When I moved into the building, I offered to help Ms. C, who’s been taking care of the in-house library for many years. I love to read and this seemed an easy way to be useful. But soon after I started, Ms. C and I went round and around about culling books from this very crowded and cluttered library. We only have so much space, I reasoned.

It took some convincing for Ms. C. to let go of a book that had been published in 1958, that was now tattered with discolored pages, written by an author no one had ever heard of. I succeeded only after her pained disclosure; she feared residents who had donated to the library might be insulted to discover their books were no longer on our shelves.

Resident book donations were a boon since we often acquired nearly new, hardcover best sellers. But then there was the junk we acquired, when over time, our return bin became a convenient dumping ground when residents moved or died. Instead of utilizing a community program happy to take any book, Ms. C’s solution was to keep adding more shelves. Higher the shelves went even though the elderly residents might be risking life and limb reaching for the latest Nora Roberts.

Then Ms. C began putting books in nearby public rooms on pianos, tables and any piece of furniture with a flat surface. How will people even find these books, I asked. After our sometimes heated exchanges, I reminded myself that this was her library and stayed out of her way; I made myself conveniently busy when Ms. C suggested culling. I only sorted magazines and shelved the books from the return bin. This worked fine until the day she fired me.

It was what I thought a minor infraction that sent her over the edge. Many, many tattered and used paperbacks were packed tightly in three narrow shelves along one wall. I stuck these paperbacks in whatever space was available until one day she told me she wanted them in alphabetical order by author. I gasped, thinking how I’d have to move mountains of books down to put that one book in just the right place.

But, before I could fully state my case, Ms. C said quite simply that she didn’t want me helping anymore. I’d never been fired before. I felt no shame, only relief and simply shrugged and walked away. Months later, I commented to Ms. D that the library was a mess and how I’d been relieved of my duties. I was comforted when she rolled her eyes and proceeded with a litany of quite similar frustrations of past volunteers who’d tried to please this librarian.

And that’s the thing about entitlement. Those who feel entitled make others feel guilty who fail to meet their needs. Ms. C loses sleep over not doing a good enough job in a volunteer library while also judging me harshly. Ms. B feels a failure when no one likes the book. Give me a break.

And that’s another thing; I actually feel empathy for the entitled.

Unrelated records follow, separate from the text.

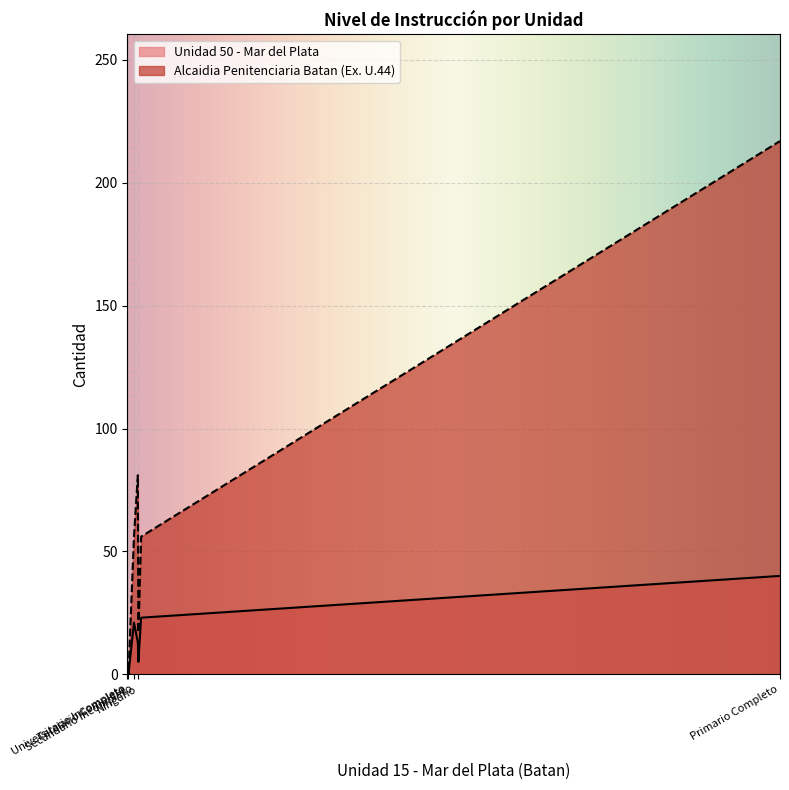

Does the chart display data point markers on the line(s)?

No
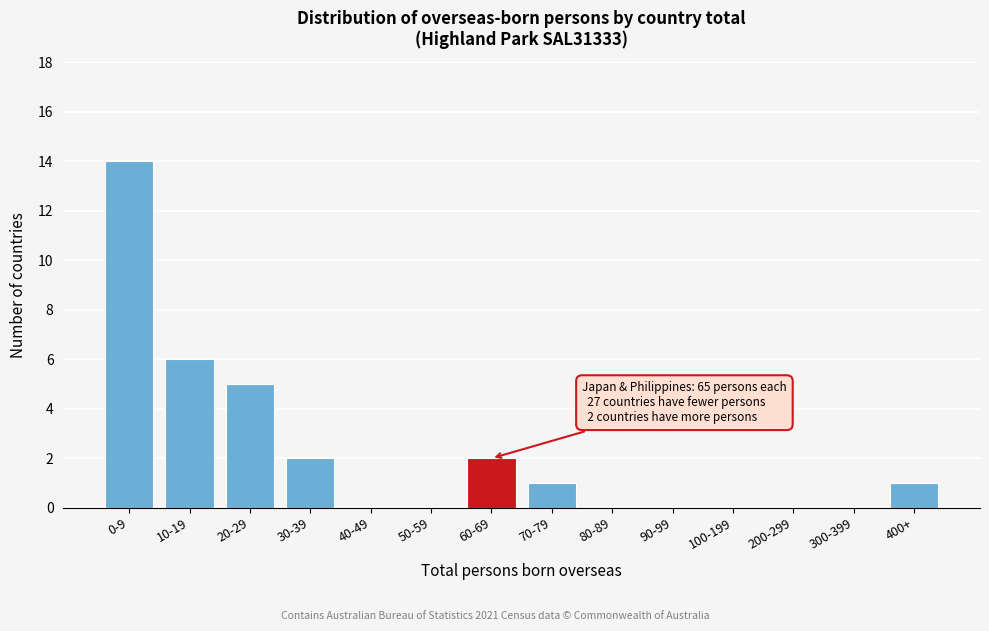

Reading left to right, list all the values displayed in this chart.

0-9=14	10-19=6	20-29=5	30-39=2	40-49=0	50-59=0	60-69=2	70-79=1	80-89=0	90-99=0	100-199=0	200-299=0	300-399=0	400+=1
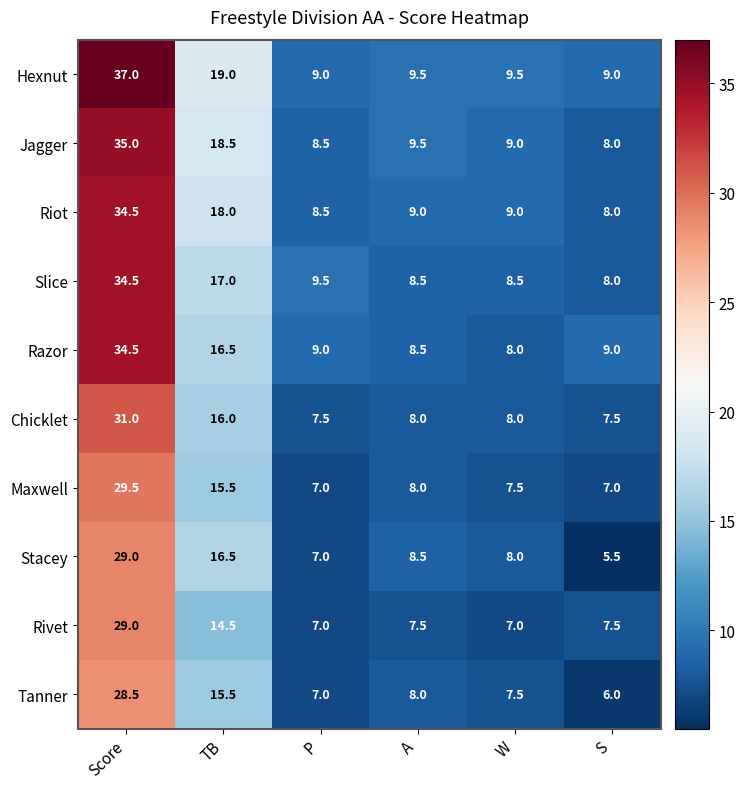

The Hexnut series shows 59.9 at Score. True or false?

False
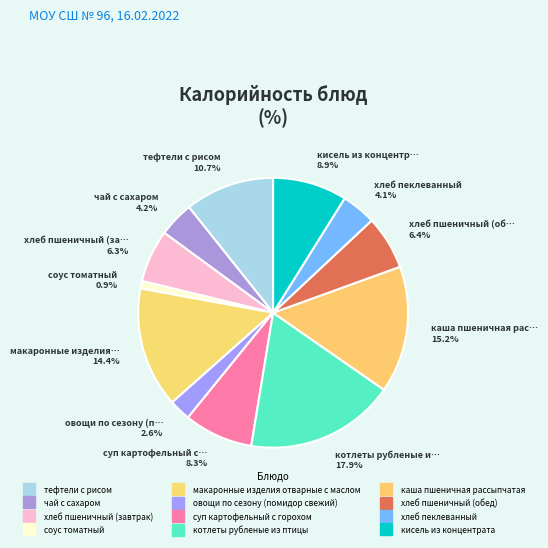

How many segments does this pie chart have?

12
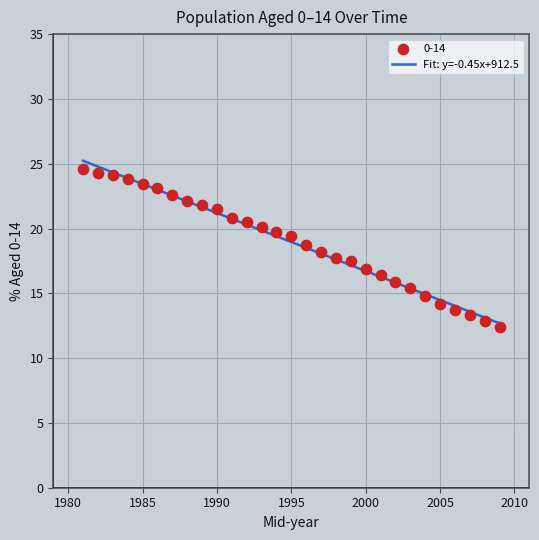

What is the range of X values (max minus min)?

28.0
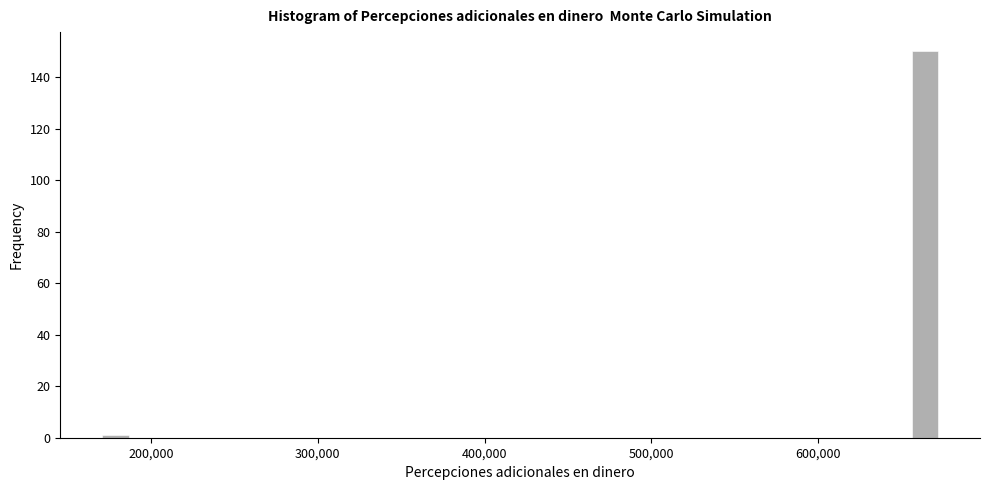

Read against the x-axis, roughly where is the centre of the tallest bar?

660000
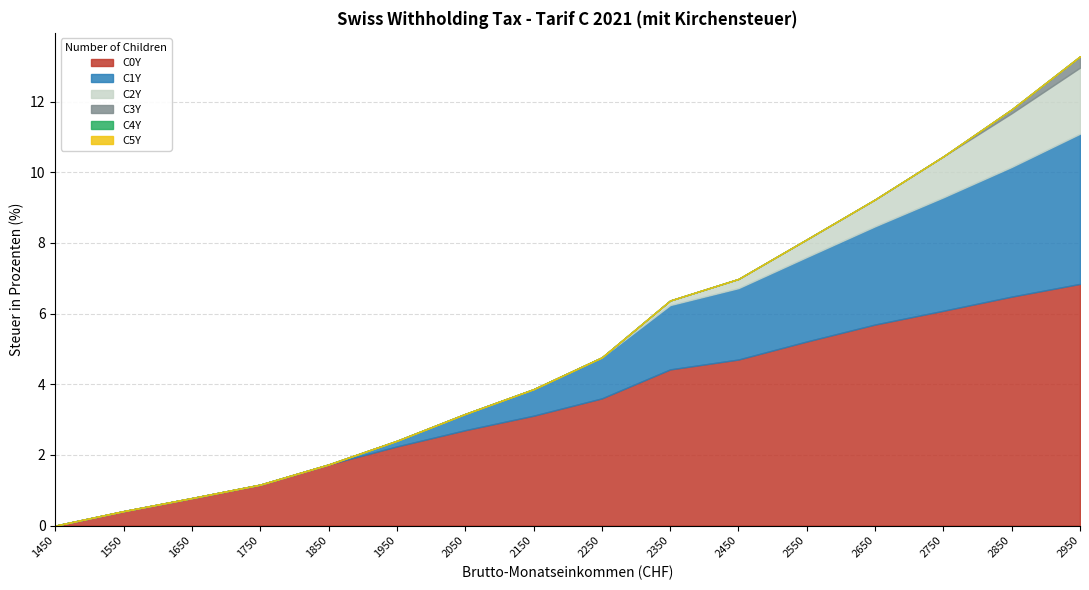

What is the spread (max minus min) of values at 2450?

4.7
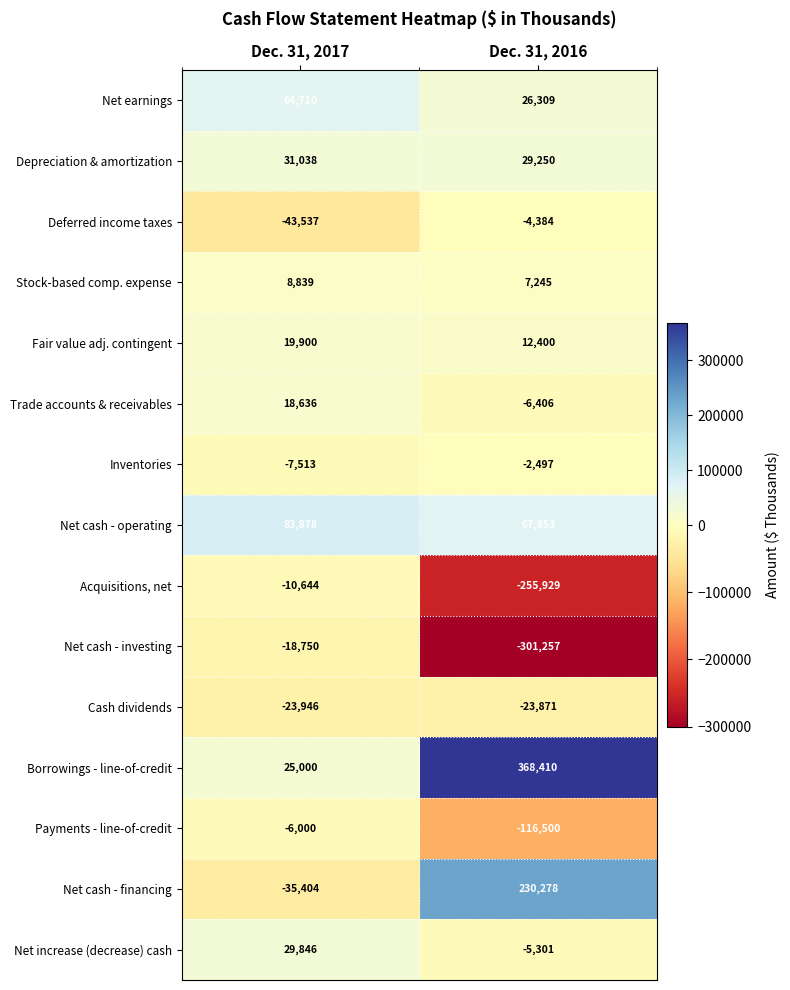

Which series has the largest range (max minus min)?

Borrowings - line-of-credit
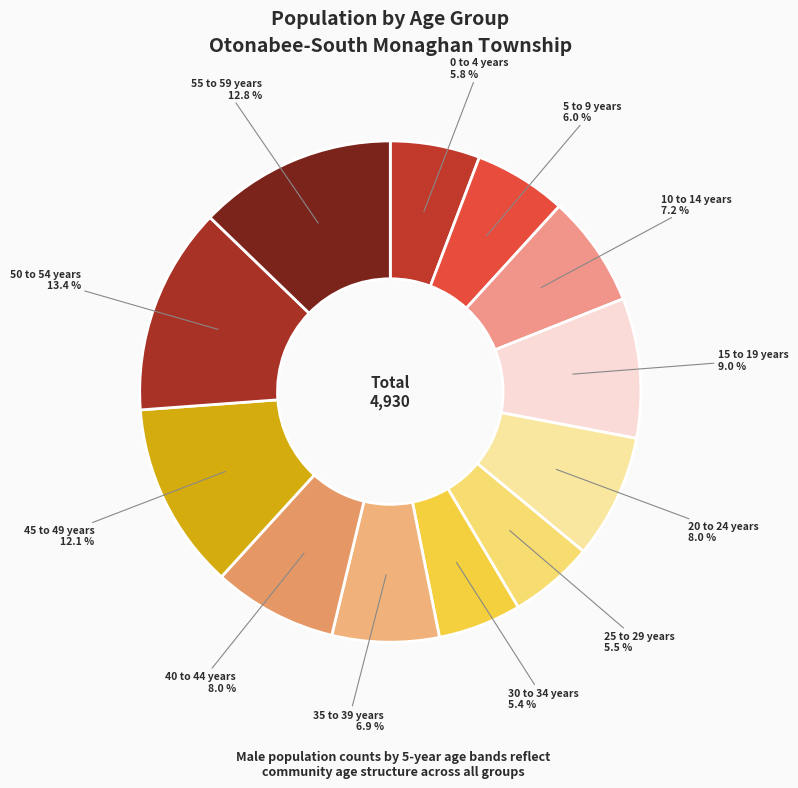

What is the ratio of the value at 40 to 44 years to the value at 20 to 24 years?

1.0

They seem trapped in the societal expectations of others. And while they are very kind and cordial people, becoming friends, real friends with the entitled is hard. There’s simply no comparison between them and the many really close and intimate friendships I’m fortunate enough to have in my life.

So I’m happy to have found Ms. E, Ms. F, Ms. G and Ms. H in the building who are as equally unentitled as I am. Four real friends from the inhabitants of one hundred apartments. Not bad. I’ve also resolved my dilemma of how to manage the entitled.

If and when Ms. A calls for another lunch, I’ll just be too busy or tired or another convenient excuse so commonly used in polite company. At book group, I nicely forced them to say thank you to Ms. B by reminding them what she was doing for us.

Regarding the library, I felt bad when I saw the disarray and heard about Ms. C’s recent health issues. In a chance conversation, we laughed together when she joked that she was getting better at culling books. We didn’t talk about the elephant in the room but I offered to sort the magazines once again. How can I fail at this simple job? We’ll see.